CS SEMINAR

Efficient Encrypted Data Analysis Using Trusted Execution Environment

Speaker
Dr Murat Kantarcioglu, Professor, The University of Texas at Dallas (UTD)
Chaired by
Dr CHANG Ee Chien, Associate Professor, School of Computing
changec@comp.nus.edu.sg

08 May 2019 Wednesday, 10:30 AM to 12:00 PM

Executive Classroom, COM2-04-02

Abstract:

Recent emergence of cloud computing has enabled organization to outsource their data to the cloud for simplifying data management. At the same time, the security of the potentially sensitive data stored in servers managed by cloud service providers became an important concern. To address such concerns, encrypting data stored in remote, third party cloud servers emerged as an important option. Still, storing encrypted data created challenges with respect to efficient data analysis. In this talk, we first discuss our work on how to do similarity search over the encrypted data using searchable encryption schemes and discuss potential attacks against searchable encryption schemes that leverage certain side channel information such as data access patterns.

Later on, we discuss how to leverage the modern hardware based trusted execution environments (TEEs) such as Intel SGX for secure encrypted data processing. Especially, we discuss how to provide a simple, secure and high level language based framework that is suitable for enabling generic data analytics for non-security experts who do not have security concepts such as "oblivious execution". Our proposed framework allows data scientists to perform the data analytic tasks with TEEs using a Python/Matlab like high level language; and automatically compiles programs written in our language to optimal execution code by managing issues such as optimal data block sizes for I/O, vectorized computations to simplify much of the data processing, and optimal ordering of operations for certain tasks. Using these design choices, we show how to provide guarantees for efficient and secure data analytics. Our empirical results indicate that our proposed framework is orders of magnitude faster than the general oblivious execution alternatives.


Biodata:
Dr. Murat Kantarcioglu is a Professor in the Computer Science Department and Director of the Data Security and Privacy Lab at The University of Texas at Dallas (UTD). He received a PhD in Computer Science from Purdue University in 2005 where he received the Purdue CERIAS Diamond Award for Academic excellence. He is also a visiting scholar at Harvard Data Privacy Lab since 2013. Dr. Kantarcioglu's research focuses on the integration of cyber security, data science and blockchains, creating technologies that can efficiently and securely process and share data.

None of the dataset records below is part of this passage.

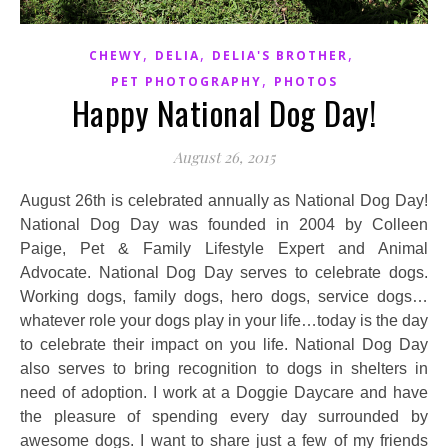
,
,
,
CHEWY
DELIA
DELIA'S BROTHER
,
PET PHOTOGRAPHY
PHOTOS
Happy National Dog Day!
August 26, 2015
August 26th is celebrated annually as National Dog Day!
National Dog Day was founded in 2004 by Colleen
Paige, Pet & Family Lifestyle Expert and Animal
Advocate. National Dog Day serves to celebrate dogs.
Working dogs, family dogs, hero dogs, service dogs…
whatever role your dogs play in your life…today is the day
to celebrate their impact on you life. National Dog Day
also serves to bring recognition to dogs in shelters in
need of adoption. I work at a Doggie Daycare and have
the pleasure of spending every day surrounded by
awesome dogs. I want to share just a few of my friends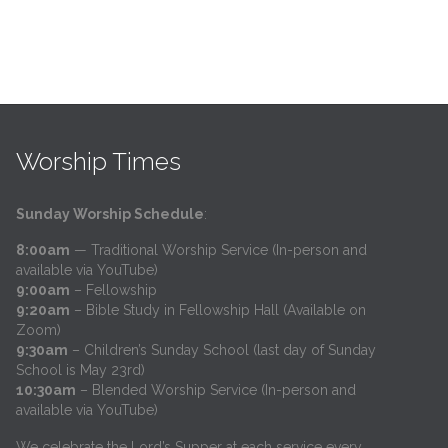
Worship Times
Sunday Worship Schedule
:
8:00am
— Traditional Worship Service (In-person and
available via YouTube)
9:00am
– Fellowship
9:20am
– Bible Study in Fellowship Hall (Available on
Zoom)
9:30am
– Children’s Sunday School (last day of Sunday
School is May 23rd)
10:30am
– Blended Worship Service (In-person and
available via YouTube)
We celebrate the Lord’s Supper at each service every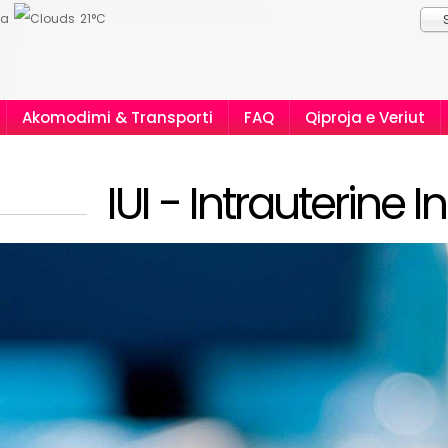
ia
21°C
Akomodimi & Transporti
FAQ
Qiproja e Veriut
IUI - Intrauterine 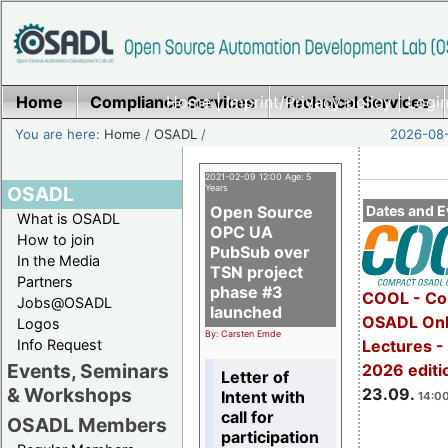
Home
Compliance Services
Home
|
Imprint/Privacy policy
Technical Services
|
Login
You are here:
Home
/
OSADL
/
2026-08-
2021-02-09 12:00 Age: 5
OSADL
Years
Open Source
Dates and E
What is OSADL
OPC UA
How to join
PubSub over
In the Media
TSN project
Partners
phase #3
COOL - Co
Jobs@OSADL
launched
OSADL Onl
Logos
By: Carsten Emde
Info Request
Lectures 
Events, Seminars
2026 editi
Letter of
& Workshops
23.09.
Intent with
14:00
call for
OSADL Members
participation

His research has been supported by grants including from NSF, AFOSR, ARO, ONR, NSA, and NIH. He has published over 170 peer reviewed papers in top tier venues such as ACM KDD, SIGMOD, IEEE ICDM, ICDE, PVLDB, NDSS, USENIX Security and several IEEE/ACM Transactions as well as served as program chair for conferences such as ACM SACMAT, IEEE Cloud, ACM CODASPY. Some of his research work has been covered by the media outlets such as the Boston Globe, ABC News, PBS/KERA, DFW Television, and has received multiple best paper awards.

He is the recipient of various awards including NSF CAREER award, the AMIA (American Medical Informatics Association) 2014 Homer R Warner Award and the IEEE ISI (Intelligence and Security Informatics) 2017 Technical Achievement Award presented jointly by IEEE SMC and IEEE ITS societies for his research in data security and privacy. He is also a Distinguished Scientist of ACM.